Гиппий окинул беглым взором все эти довольные лица и продолжал:
– А что вы, братцы, скажете затем о прогулке по дворцовым садам? Клянусь Геркулесом, нам надо взять мечи, потому что германские стражники – это упрямые собаки, и лучшее средство для их убеждения то, которое висит у нас на перевязи. Может быть, будет уж слишком поздно, когда мы придем туда, потому что сегодня вечером луна поднимается рано, а так как нам незачем трогаться с места прежде, чем мы отведаем вина трибуна, то нам надо будет не забыть несколько факелов, чтобы освещать путь. В углу, в этом портике, их найдется по крайней мере штук двадцать. Мы соединимся со своими товарищами, чтобы шутить наши шутки в полночь под кровлей цезаря – цезаря настоящей минуты. Завтра, братцы, дворец сгорит, и у нас будет другой цезарь.

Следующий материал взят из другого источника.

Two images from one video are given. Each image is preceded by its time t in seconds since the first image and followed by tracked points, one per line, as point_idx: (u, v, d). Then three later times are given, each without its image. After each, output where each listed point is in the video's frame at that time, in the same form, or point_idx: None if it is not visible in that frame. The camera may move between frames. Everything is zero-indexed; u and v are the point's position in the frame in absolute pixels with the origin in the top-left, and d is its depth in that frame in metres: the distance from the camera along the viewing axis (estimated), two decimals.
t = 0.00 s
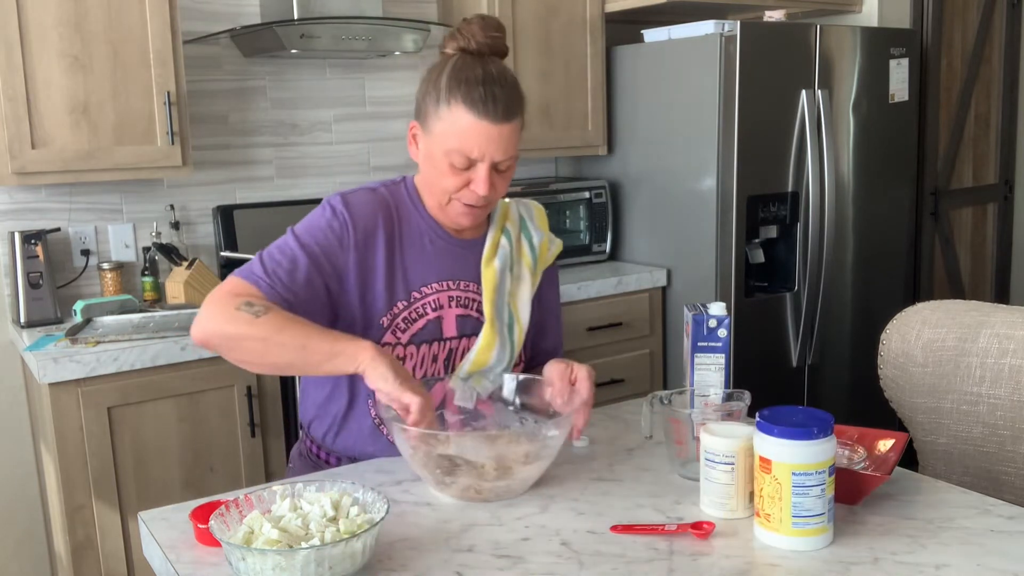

– Euge! – снова закричали гладиаторы. – Цезарь умер, цезарь жив! – повторяли они с насмешливым, шумным хохотом.
– Дело не худое, – заметил Руф с проницательным видом, когда снова воцарилось молчание. – Плата славная, а дело не трудней, чем на обыкновенных преторских играх. Но я вспоминаю об одном льве, более жестоком, чем остальные, которого Нерон натравил на нас на арене. Мы его окрестили промеж нас цезарем, потому что с ним так же опасно было шутить. Если порфире старика суждено быть разодранной, так нам надо будет дать кой-что сверх надлежащей платы. С некоторого времени у нас недолговечны императоры, но тем не менее, Гиппий, надо сознаться, что это не совсем заурядное дело. Даже в наши дни нам не приходится каждую ночь делать нового цезаря.
– Пожалуй, и правда, – отвечал начальник добродушным тоном, – и ты никогда во всей жизни не ступал ногой во внутренние покои дворца. Ты говоришь, что тебе нужно еще что-то сверх уговорной платы? Но, чудак ты, ведь плата только один предлог, одна форма. Попавши в покои цезаря, человек с такой сильной рукой, как ты, Руф, может дважды унести оттуда царский выкуп. А затем, братцы, не забывайте и старого вина, пятидесятилетнего кекубского, в золотых массивных кубках, весом полтора галлона, а также не упускайте из виду позволения присваивать себе и самые кубки, коли вам охота обременять себя ими. Персидские шали там разостланы на ложах, как простые покрывала, перламутр и слоновая кость блестят по всем углам, драгоценности кучами рассеяны по паркету. Сделайте сначала дело, а потом всякий бери что хочешь, без всякой помехи и иди домой с тем, что по сердцу.